Recuerdo el día
en que te conocí.
Grité al verte,
te abracé,
y seguí cenando.
Yo iba vestida
con una falda de tul,
y tú
la rompiste.
Aún conservo
esa falda de tul,
aunque ya no quede tul,
y ahora
creo
que nunca
podré deshacerme de ella,
porque es la que llevaba el día
que nos conocimos.
Después
me mordiste la nariz,
y cuando desparecí,
llamaste a mi puerta.
Yo siempre te abría la puerta,
todas las veces que llamaste
a mi puerta
yo abrí.
Nunca supe
decirte
que no.
Recuerdo
el día en que tuve la sensación
de que había pasado algunos años
sin ser
completamente consciente
de que existías,
de que estabas ahí, a mí lado.
Quizás
es porque tardé años
en aprender
cómo te gustaba
que te acariciaran.
Puedo contar con los dedos de las manos
las veces que me besaste.
Tú no eras de esos,
de esos
que van besando a la gente
indiscriminadamente.
Tú preferías,
que te quisieran.
Y yo
te quería,
aunque no siempre me demostrases
que te alegrabas de verme
cuando llegaba a casa,
aunque tú pusieses las normas
y tuviese que cumplirlas
por tus cojones.
Yo te quería así,
te quiero,
tal como eras.
Podía haber pasado
la vida entera,
o gran parte de ella,
sólo mirándote,
oliéndote,
abrazándote,
besándote.
Yo sí te besaba,
en la cabeza,
en el abdomen y en la boca.
Tú,
a veces,
me girabas la cara,
pero no me importaba,
yo
seguía besándote.
Y hablaba contigo,
y tú
probablemente
no entendiste ni una puta sola vez
lo que te dije,
de hecho,
no me contestaste
jamás,
pero yo igual te hablaba.
Te hablaba
como hablan
los idiotas,
los que están enamorados.
Recuerdo cómo pasabas horas mirando por la ventana, y cómo me gustaba que lo hicieras. Recuerdo cómo te quejabas por todo, por el ladrido de las perras de la vecina, porque yo saliera de mi habitación e hiciera ruido al abrir la puerta, porque no te gustaba la comida, porque el cartero tocara al timbre, porque cuando paseábamos no fuéramos por el camino que tú querías, y recuerdo, que aunque a veces te gritaba y me jodía tu actitud, todo eso me encantaba, porque es lo que te hacía especial.

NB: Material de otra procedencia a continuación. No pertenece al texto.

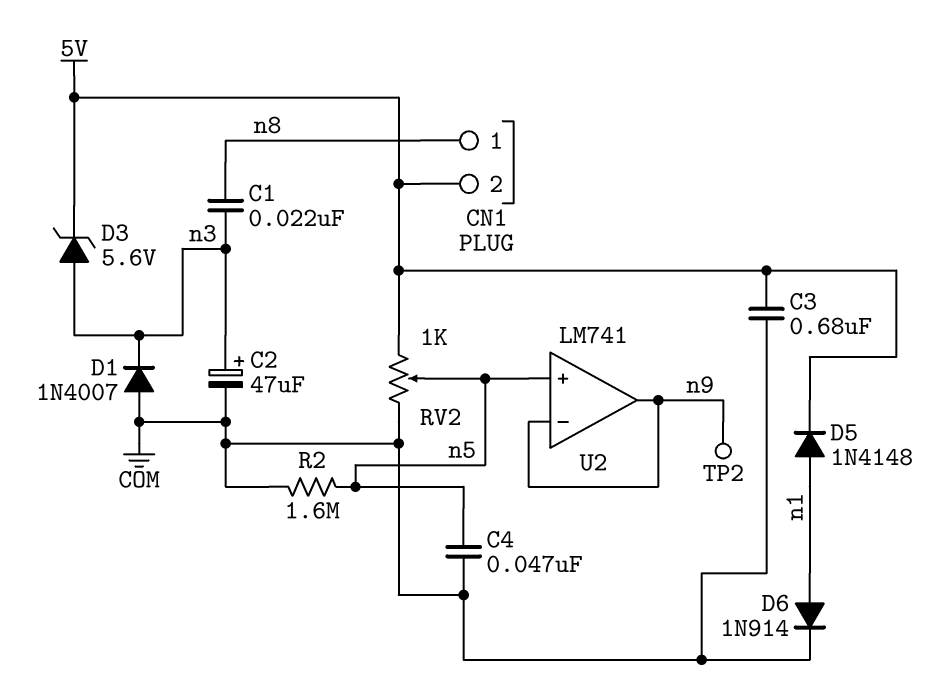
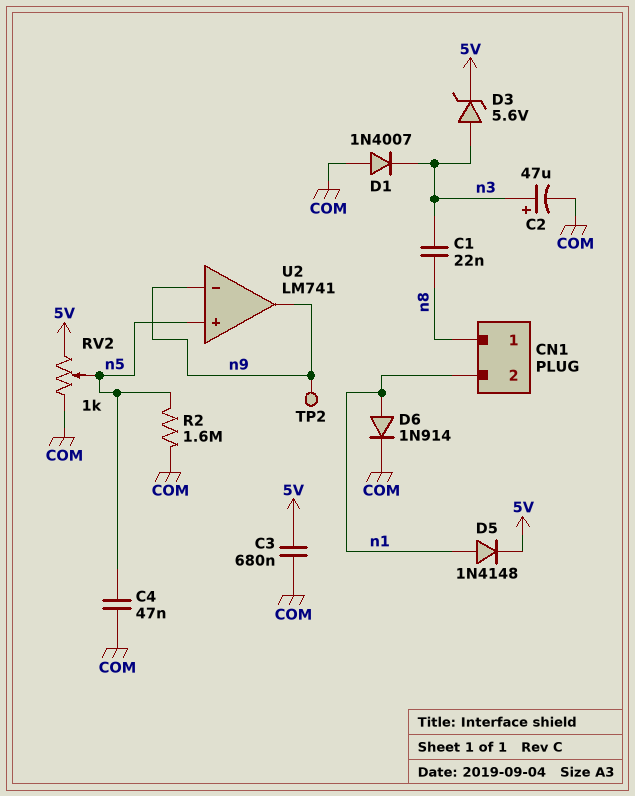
CN1 pin 2: 5V -> n1

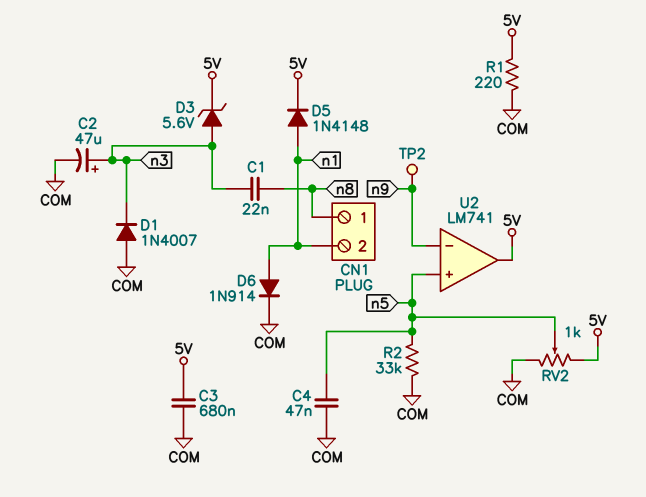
R1: none -> 220 (5V, COM)
R2: 1.6M (COM, n5) -> 33k (COM, n5)
U2 pin out: n9 -> 5V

Y ahora parece que te mueres. Eso se rumorea, que te mueres. Que te vas a morir y me vas a dejar sola, y te mataría por ello. Y me siento culpable, culpable por saber que eres insustituible, pero que yo ya estoy pensando en que alguien tiene que ocupar tu lugar. Y miro por la calle, y busco, y veo potenciales candidatos, pero como tú, joder, como tú no hay dos, y no quiero que te mueras, quiero que estés siempre conmigo. Por favor, quédate conmigo, y nos tiraremos en la cama, y jugaremos, como hacíamos antes, y te dejaré que me muerdas y me arañes.
No me dejes sola, no lo hagas, porque si lo haces seguiré escuchando tus pasos por el pasillo aunque no estés, y la gente dirá que estoy loca. Y llegar a casa no tendrá ni puta gracia porque tú no estarás, y no podré volver a reírme del nombre tan horrible y ridículo que tienes, y tendré que seguir hablando de ti en pasado. Y cada vez que me ría, cada vez que me ría estaré llorando por dentro porque pensaré que alguna vez estuviste y ya no estás.
Joder, al final te has muerto, y ahora no estás conmigo, estás en un congelador, esperando a que te quemen, y jamás, jamás, volveré a verte, ni a olerte, y llegar a casa es tan horrible como imaginaba, porque ya no estás, y cenar es tan horrible como imaginaba, porque no estás, y respirar es tan jodidamente horrible como imaginaba, porque no estás, y porque sé que no volverás.
Te amo, Taffy, te amo más de lo que podía imaginar que te amaba. Ojalá exista el cielo de los perros y tú seas la jefa de la manada, porque no puedo imaginarte de otro modo que no sea con el universo a tus pies. Te amo, Taffy, te amo.
Dicen que Dios es la suma bondad, el sumo amor... y una mierda... esa eras tú.